Remark: Most methods in this part have the argument ax which should be a matplotlib.axes.Axes instance. If it is given, no new figure will be created and the item will be plotted on the ax directly. This is how we implement Trainer.plot_on_one_axes.
[11]:
trainer.plot_on_one_axes(
meth_name="plot_scatter",
meth_kwargs_ls=[
dict(scatter_kwargs={"color": "#635380", "s": 15, "marker": "s", "label": "[70, 74]"}, select_by_value_kwargs={"selection": {"model_year": (70, 74)}}),
dict(scatter_kwargs={"color": "#ACE4AA", "s": 15, "marker": "v", "label": "[75, 80]"}, select_by_value_kwargs={"selection": {"model_year": (75, 80)}})
],
meth_fix_kwargs=dict(
x_col="weight",
y_col="horsepower",
imputed=False,
),
xlabel="weight",
ylabel="horsepower",
legend=True,
)
[11]:
<Axes: xlabel='weight', ylabel='horsepower'>
Trainer.plot_hist_all shows the histogram for each feature. If the argument category is given, histograms of each unique value of the category column will be plotted separately and stacked together.
Remark: All methods with the postfix _all introduced in this part utilize corresponding methods without the postfix. For example, Trainer.plot_hist_all calls Trainer.plot_hist for multiple times.
[12]:
_ = trainer.plot_hist_all(imputed=False, kde=True, hist_kwargs={"bins": 5}, category="origin", legend_kwargs={"loc": "upper right"})
Trainer.plot_kde_all shows 1d KDE results for each feature.
[13]:
_ = trainer.plot_kde_all(imputed=False)
Trainer.plot_kde can also plot bi-variate gaussian kernel density.
[14]:
trainer.plot_kde(x_col="displacement", y_col="cylinders", kdeplot_kwargs=dict(fill=True, thresh=0, levels=100))
[14]:
<Axes: xlabel='displacement', ylabel='cylinders'>
Trainer.plot_truth_pred will show the comparison between ground truth values and predictions.
[15]:
trainer.plot_truth_pred(program="PytorchTabular", model_name="Category Embedding", log_trans=False, legend_kwargs=dict(fontsize="x-small"), figure_kwargs=dict(figsize=(4, 4)))
Training MSE Loss: 11.2517, R2: 0.8254
Validation MSE Loss: 12.3672, R2: 0.7791
Testing MSE Loss: 7.8380, R2: 0.8542
[15]:
<Axes: xlabel='Ground truth', ylabel='Prediction'>
Trainer.plot_loss shows the curves of training loss and/or validation loss. It is supported for PytorchTabular, WideDeep or any TorchModel-based models.
[16]:
trainer.plot_loss(program="PytorchTabular", model_name="Category Embedding", train_val="both", restored_epoch_mark_if_last=True)
[16]:
<Axes: xlabel='Epoch', ylabel='MSE loss'>
Trainer.plot_feature_importance calculates and plots feature importance.
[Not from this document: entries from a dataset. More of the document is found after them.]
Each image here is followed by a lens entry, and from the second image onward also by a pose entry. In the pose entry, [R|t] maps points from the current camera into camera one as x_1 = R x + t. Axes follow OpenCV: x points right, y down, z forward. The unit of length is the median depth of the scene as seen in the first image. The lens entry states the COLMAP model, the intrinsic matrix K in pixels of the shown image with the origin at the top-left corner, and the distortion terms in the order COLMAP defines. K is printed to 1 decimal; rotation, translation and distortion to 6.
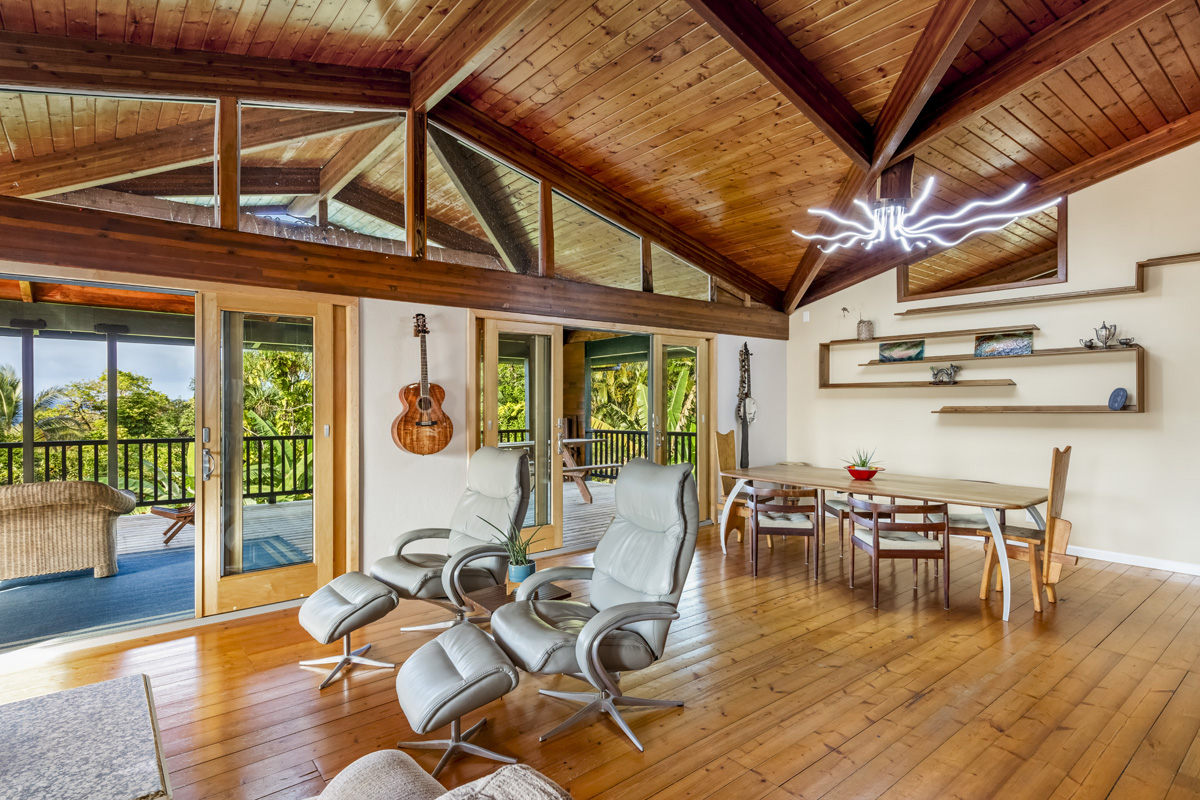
lens RADIAL K [[624.2, 0, 607.1], [0, 624.2, 398.6], [0, 0, 1]] dist [0.005024, 0.000422]
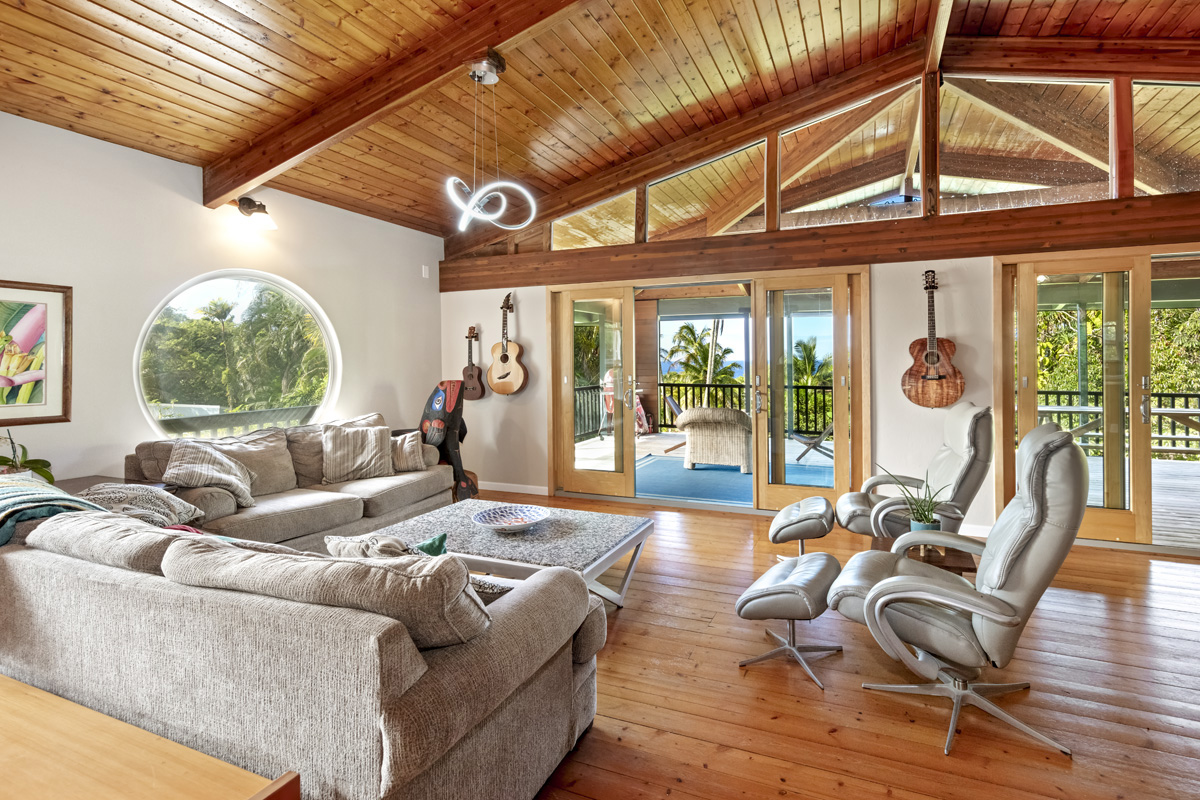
lens RADIAL K [[560.8, 0, 631.9], [0, 560.8, 364.8], [0, 0, 1]] dist [0.010039, 0.000024]
pose [[0.464089, 0.004312, -0.885778, 0.294885], [0.003942, 0.999968, 0.006933, 0.011183], [0.885780, -0.006709, 0.464057, 0.136606]]
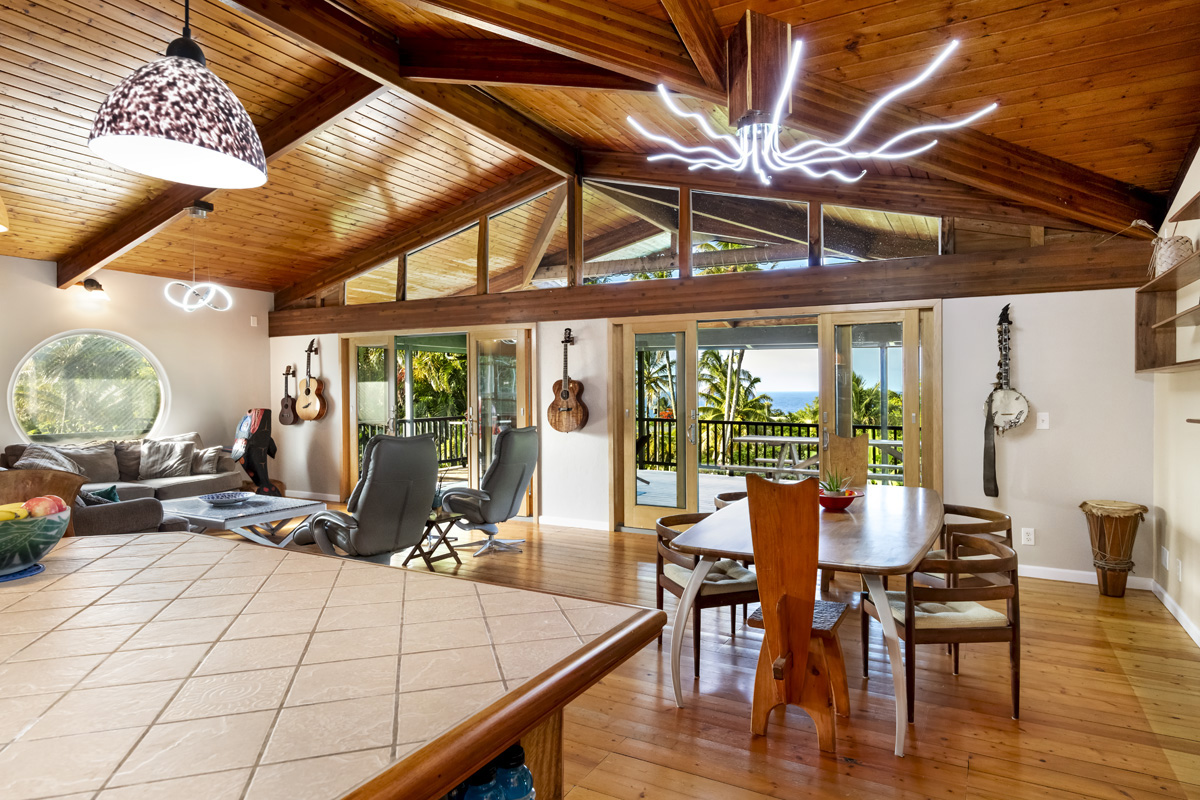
lens RADIAL K [[686.8, 0, 609.1], [0, 686.8, 402.2], [0, 0, 1]] dist [0.020109, -0.000525]
pose [[0.363876, 0.015941, -0.931311, 1.133156], [-0.002362, 0.999866, 0.016191, 0.000317], [0.931445, -0.003692, 0.363865, 0.542294]]
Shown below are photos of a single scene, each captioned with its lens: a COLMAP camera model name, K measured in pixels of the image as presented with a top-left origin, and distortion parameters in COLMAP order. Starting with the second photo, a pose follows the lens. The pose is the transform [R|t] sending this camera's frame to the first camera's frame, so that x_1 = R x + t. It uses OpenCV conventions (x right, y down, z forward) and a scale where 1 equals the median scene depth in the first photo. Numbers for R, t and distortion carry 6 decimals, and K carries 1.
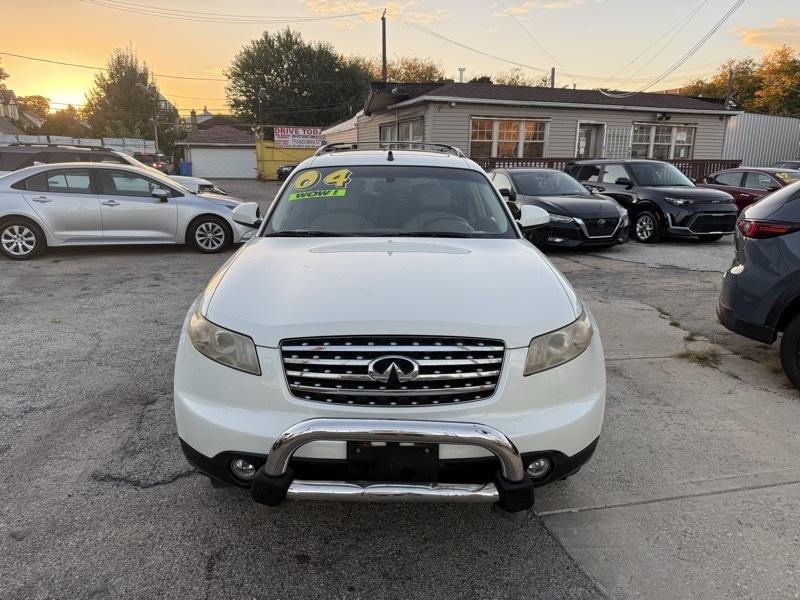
lens RADIAL K [[561.9, 0, 397.8], [0, 561.9, 294.1], [0, 0, 1]] dist [0.021098, -0.031187]
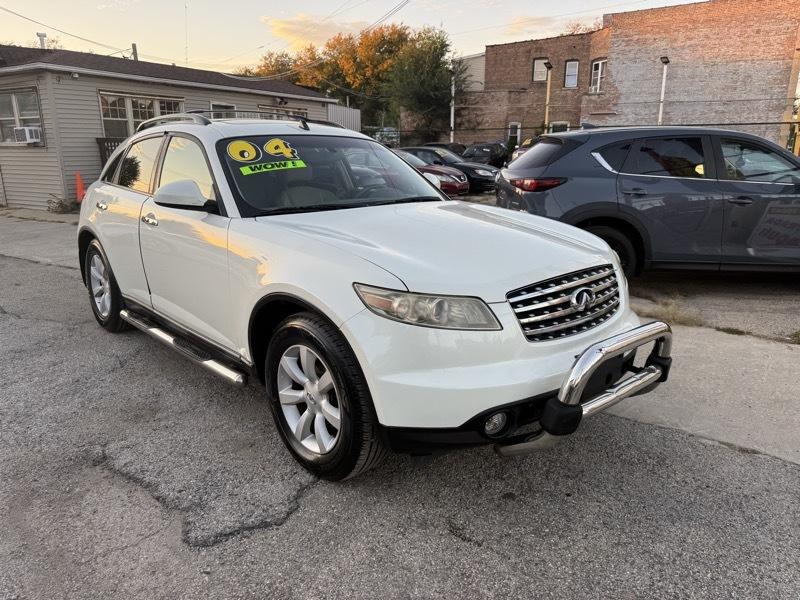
lens RADIAL K [[561.9, 0, 395.2], [0, 561.9, 300.6], [0, 0, 1]] dist [0.021098, -0.031187]
pose [[0.752426, -0.181285, 0.633238, -0.590339], [0.158553, 0.982960, 0.093008, -0.020413], [-0.639309, 0.030420, 0.768348, 0.188389]]
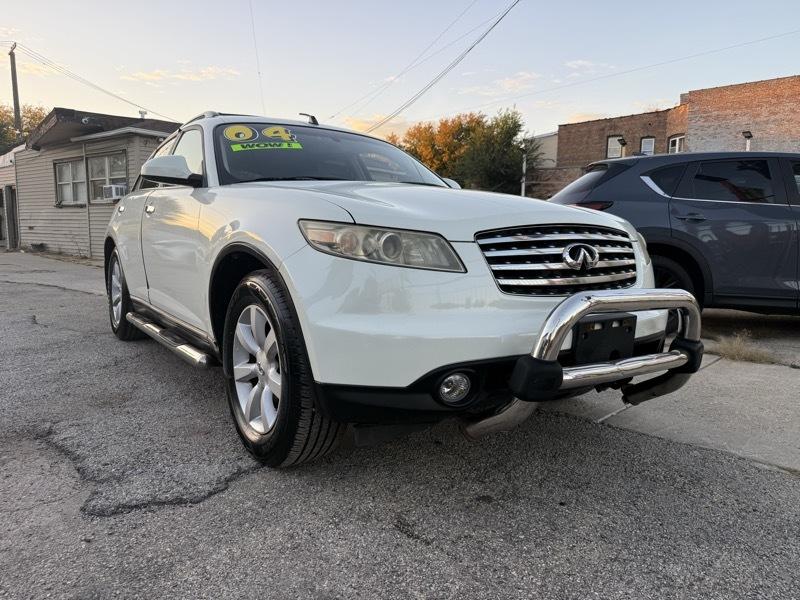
lens RADIAL K [[561.9, 0, 392.7], [0, 561.9, 301.8], [0, 0, 1]] dist [0.021098, -0.031187]
pose [[0.835275, -0.068819, 0.545508, -0.457429], [0.121386, 0.990737, -0.060878, 0.129085], [-0.536266, 0.117067, 0.835892, 0.202341]]
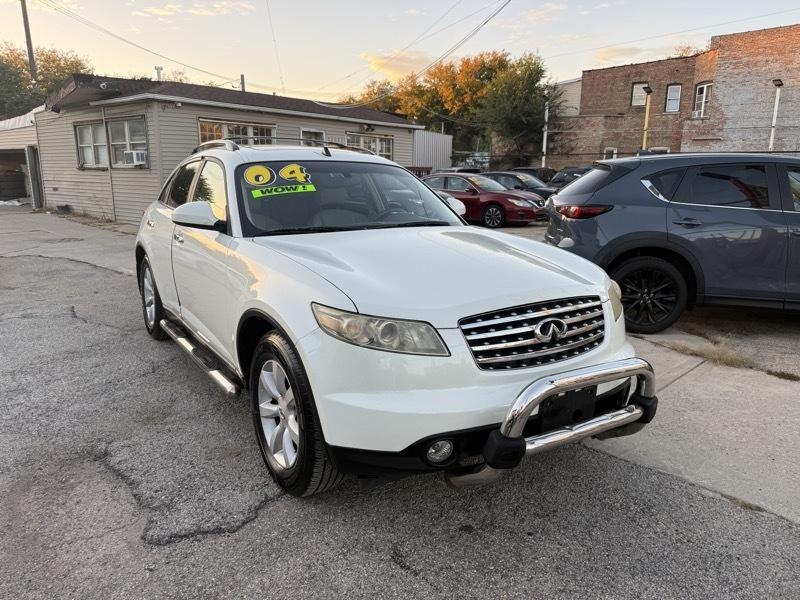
lens RADIAL K [[561.9, 0, 400.3], [0, 561.9, 298.9], [0, 0, 1]] dist [0.021098, -0.031187]
pose [[0.847242, -0.118405, 0.517842, -0.477967], [0.121053, 0.992228, 0.028819, -0.000148], [-0.517230, 0.038270, 0.854991, 0.095004]]
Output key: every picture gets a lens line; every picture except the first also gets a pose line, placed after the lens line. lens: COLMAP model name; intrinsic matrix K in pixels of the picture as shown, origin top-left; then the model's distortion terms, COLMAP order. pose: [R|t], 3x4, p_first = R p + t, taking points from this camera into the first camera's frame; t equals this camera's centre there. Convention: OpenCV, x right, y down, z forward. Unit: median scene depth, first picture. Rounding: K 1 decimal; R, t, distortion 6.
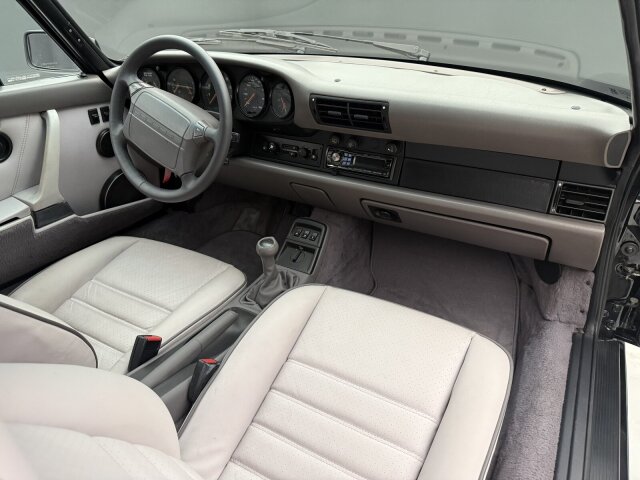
lens RADIAL K [[456.2, 0, 324.5], [0, 456.2, 252.0], [0, 0, 1]] dist [0.005825, -0.002054]
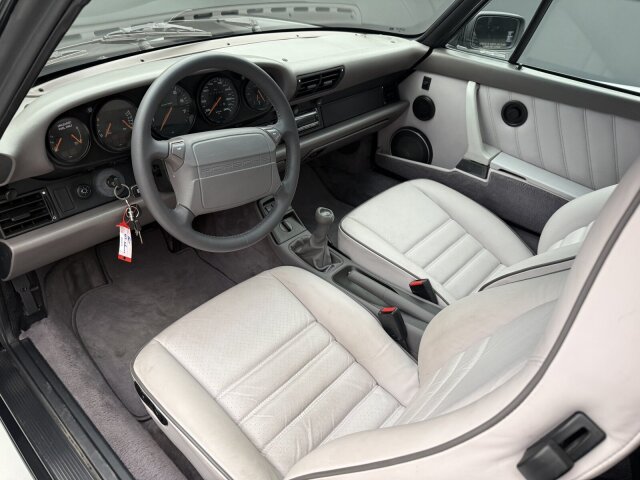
lens RADIAL K [[456.2, 0, 324.5], [0, 456.2, 252.0], [0, 0, 1]] dist [0.005825, -0.002054]
pose [[0.223580, -0.565454, 0.793898, -1.129864], [0.429639, 0.788291, 0.440463, -0.461084], [-0.874884, 0.242611, 0.419187, 0.559172]]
Two methods are supported to calculate feature importance: permutation and shap. Permutation feature importance is the decrease of the metric when permuting (shuffling) the feature. SHAP is a game theory approach.
They might get different results.
For pytorch based models, we use captum (link) and shap.DeepExplainer (link) for faster calculations.
[17]:
trainer.plot_feature_importance(program="PytorchTabular", model_name="Category Embedding", figure_kwargs=dict(figsize=(5, 4)))
[17]:
<Axes: xlabel='Permutation feature importance'>
[18]:
import warnings
with warnings.catch_warnings():
warnings.filterwarnings("ignore")
trainer.plot_feature_importance(program="CatEmbed", model_name="Category Embedding", method="shap", figure_kwargs=dict(figsize=(5, 4)))
Feature importance less than 1e-5: ['Unscaled-0', 'Unscaled-1', 'Unscaled-2', 'Unscaled-3', 'Unscaled-4', 'Unscaled-5', 'Unscaled-6']
Trainer.plot_partial_dependence_all uses bootstrap sampling to resample the dataset, fits the model on the resampled dataset, and obtains sequential predictions when assigning sequential values to a feature, to see the dependency of predictions on a feature.
[19]:
with warnings.catch_warnings():
warnings.filterwarnings("ignore")
trainer.plot_partial_dependence_all(program="PytorchTabular", model_name="Category Embedding", n_bootstrap=3, grid_size=10, log_trans=False, upper_lim=9, lower_lim=2, CI=0.95)
Calculate PDP: displacement
Calculate PDP: cylinders
Calculate PDP: horsepower
Calculate PDP: weight
Calculate PDP: acceleration
Calculate PDP: model_year
Calculate PDP: origin
Trainer.plot_err_hist shows the distribution of errors. If the argument category is given, one can try to analyse the relationship between categories and errors.
[20]:
trainer.plot_err_hist(program="PytorchTabular", model_name="Category Embedding", metric="mse", category="origin", legend_kwargs={"title": "origin"})
[20]:
<Axes: xlabel='MSE', ylabel='Density'>
Trainer.plot_partial_err_all shows the distribution of absolute error with respect to feature values. If the density of high error predictions is high in a certain range of a certain feature, data augmentation or additional experiments might be required.
[21]:
_ = trainer.plot_partial_err_all(program="PytorchTabular", model_name="Category Embedding")